I watched The Boy and the Heron on Friday. For a while after leaving the theatre, real life had an odd dimension to it. I feel like my brain was straddling the line between reality and fantasy still. People looked odd.

“Isn’t it sad that our lives will never be as beautiful as a Ghibli movie?” I said to my friends after watching Kiki’s Delivery Service. We watched the Bonus Features on the DVD, which explored the city where Miyazaki and his partner traveled to gather inspiration for the film. Shots of animated, clean, and color-saturated streets faded into shots of the real city, grey and dull in comparison, choked with noisy cars. It was depressing.

Discussions about video games always end up talking about game feel. The term isn’t quite self-explanatory. It’s not directly about what emotions the game makes you feel. It’s firstly about how does the game feel to control. A car enthusiast might take a new car for a test drive. If the car handles well and feels tight to control, this might make the driver feel joy, elation, or freedom. If the car is slow to start and stop, and heavy to turn, the driver might feel safe, comforted, or relaxed. Game feel is about the psycho-tactile response that you get when playing a video game. When you press a button, what feedback does the game give you? When you turn the wheel in a car, what sensations are you met with? These sensations lead to an emotional response. But when we talk game feel, we talk about sensations first, emotions second.
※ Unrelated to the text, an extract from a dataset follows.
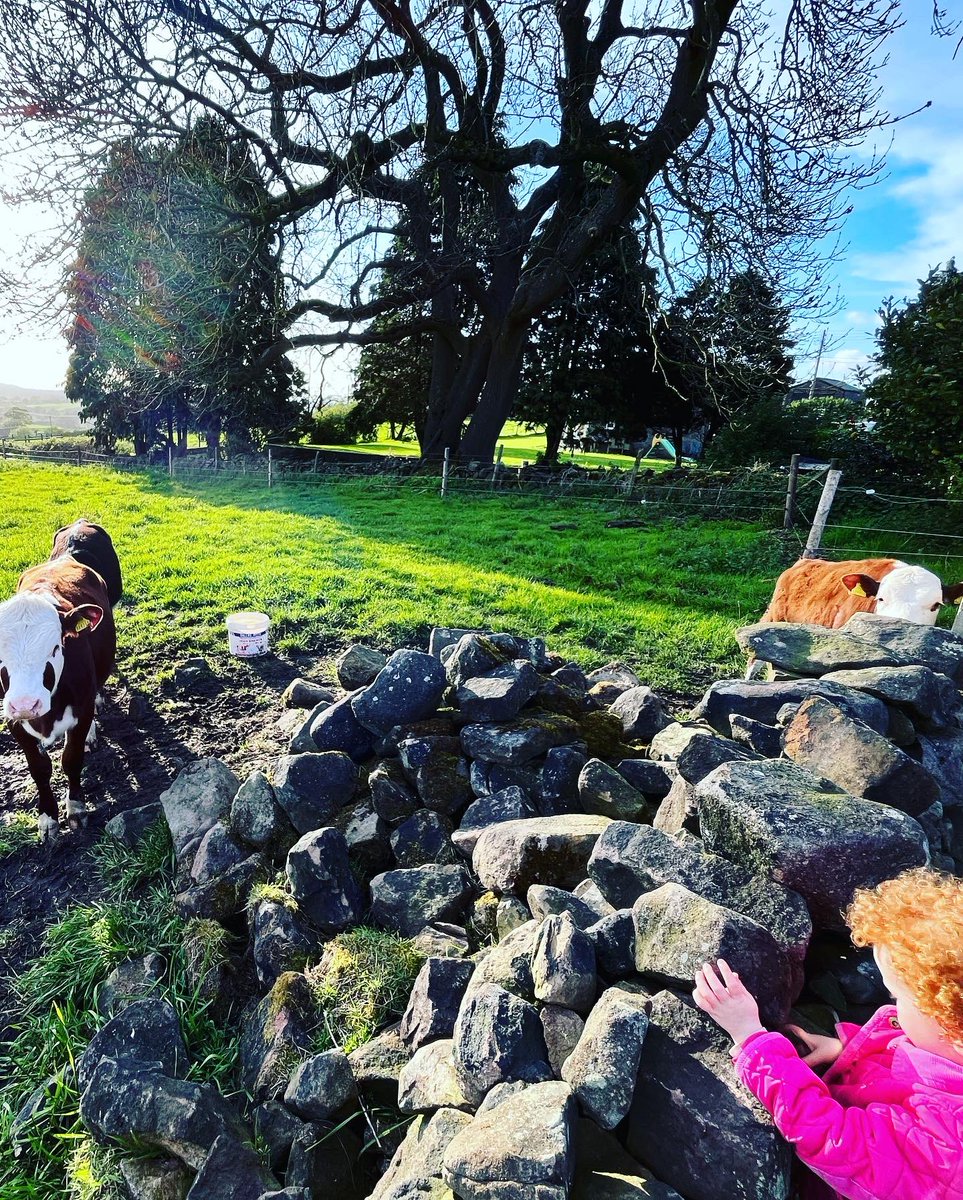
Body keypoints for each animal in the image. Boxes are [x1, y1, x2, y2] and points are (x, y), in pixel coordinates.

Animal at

Gratitude has been enshrined into modern society’s ethos over the last decade. I’m resistant to gratitude as a self-practice. Gratitude can be used by oneself to dismiss their own negative feelings. It can be weaponized by people who are rankled by others’ negative emotions. If mindfulness asks you to “think about the things you’re thinking about”, gratitude asks you to “think harder about things you don’t like”. American Gratitude asks us to think positive. A busy street suffocated with noise and exhaust might have a silver lining if you position yourself juuuuuust right.

If we find a movie more beautiful than real life, is it because the movie is truly so beautiful? Or is it because we’re sitting in a darkened room, the whole world muted outside of it?

Many video games are designed to feel stressful, and yet people can’t put them down. A movie’s climax doesn’t feel satisfying unless there’s been tension in the second act. A film can have beautiful cinematography throughout, even while your emotions flow from intrigue, to stress, to relief. Emotions are independent from, yet adjacent to sensation.

The world we live in is fundamentally touched and shaped by humans. Designed in the way a story is written. Life is a profoundly rich series of interactions with objects. Simple pleasures and simple frustrations. A cup filled with a warm drink. A fingernail not filed down perfectly that scrapes instead of scratches. The sound of a sharp knife through a carrot. A doorknob that snags your belt loop. Thousands of tactile interactions each day, each soliciting their own unique internal reaction. A life feel.

To appreciate the natural world does not mean to enjoy all of it. A rose simply is. We’re the ones that feel it is beautiful. Walk through a botanical garden and you’ll find plants with shiny, smooth leaves that choke other plants with their creeping tendril-roots. A simple comfort and a simple discomfort that cannot be disconnected.